Despite the utter failure of Giuliani to comply with his discovery obligations and related orders in this lawsuit or to pay a dime in the attorney’s fees imposed for his discovery abuses—after multiple opportunities were extended for him to do so, over the course of months, leading, ultimately, to entry of default judgment against him on liability on plaintiff’s well-pleaded claims, see Freeman v. Giuliani, No. 21-cv-3354 (BAH), 2023 WL 5600316, at *26 (D.D.C. Aug. 30, 2023) (“Default Judgment Decision”); Default Judgment Order, ECF No. 93—the Bankruptcy Court granted Giuliani’s request to lift the bankruptcy stay to permit him to “file and litigate . . . a post-trial motion (or motions)” and “file a notice of appeal from the Freeman Judgment,” so long as that court is assured, somehow, that the funds expended on continued litigation in this case “shall not be paid by . . . the Debtor or his estate,” Order ¶¶ 2, 6, In re Rudolph W. Giuliani, No. 23-12055 (SHL), ECF No. 124 (Bankr. S.D.N.Y. Feb. 20, 2024) (“Bankruptcy Modifying Stay Order”). With the automatic bankruptcy stay lifted for Giuliani’s benefit to continue litigating in this case, he now renews his motion made at trial for judgment as a matter of law (“JMOL”), pursuant to Federal Rule of Civil Procedure 50(b), or alternatively, for “a new trial and/or to alter or amend the Final Judgment,” pursuant to Federal Rule 59. Def.’s Renewed Mot. JMOL at 1 & n.1 (“Def.’s Mot.”), ECF No. 147.

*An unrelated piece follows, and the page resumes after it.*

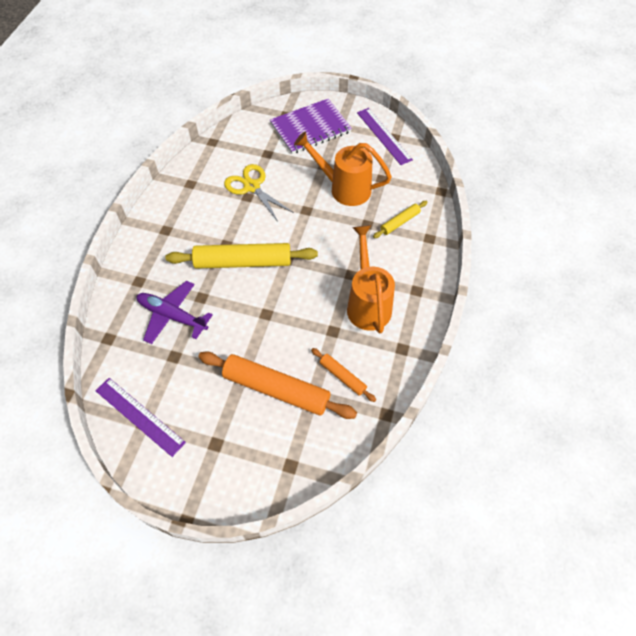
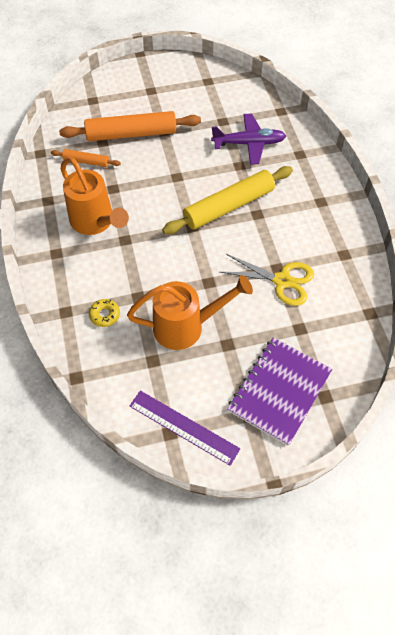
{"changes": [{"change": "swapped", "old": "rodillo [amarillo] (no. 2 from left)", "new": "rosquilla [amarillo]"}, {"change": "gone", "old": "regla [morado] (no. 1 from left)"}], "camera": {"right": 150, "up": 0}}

Giuliani urges this Court to reverse prior findings and rulings and override the jury’s considered verdict based on five cursory arguments made in a brief eight pages: (1) that plaintiffs have failed to state a claim, “incorporat[ing] by reference his arguments in his Motion to Dismiss [] and reargu[ing] them as to the statements specifically identified in the Complaint,” Def.’s Mot. at 4 (citation omitted); (2) that the “unpleaded conduct” on which plaintiffs were permitted to prove damages “suffers from the same defects as the pleaded conduct” and “fails to adequately plead the claims for relief and/or were improperly presented to the jury despite being outside the pleadings,” id.; (3) that the “‘emotional harm’ statements that Plaintiffs based their [intentionalinfliction of emotional distress (‘IIED’)] claims on at trial were . . . made more than one year before suit was filed,” id. at 5, and consequently, “Defendant is entitled to judgment as a matter of law on the IIED claims on limitations grounds,” id.; (4) that any IIED damages were based on a lack of “competent evidence” because there was no expert testimony “as to how much of their emotional harm was caused by Giuliani as opposed to other sources that pre-dated Giuliani’s alleged conduct,” id. at 5–6 (capitalization omitted) (citing Halcomb v. Woods, 610 F. Supp. 2d 77, 86 (D.D.C. 2009)), and (5) that the “testimony and documents” of two plaintiffs’ witnesses, Regina Scott and Dr. Ashlee Humphreys, “should have been stricken” with an instruction to “the jury to disregard it,” id. at 7.

These arguments are foreclosed by the law of the case doctrine based on this Court’s Default Judgment Decision imposing liability on Giuliani for plaintiffs’ claims as a discovery sanction—and Giuliani provides no basis to exempt him from application of that doctrine here—and otherwise fail on the merits.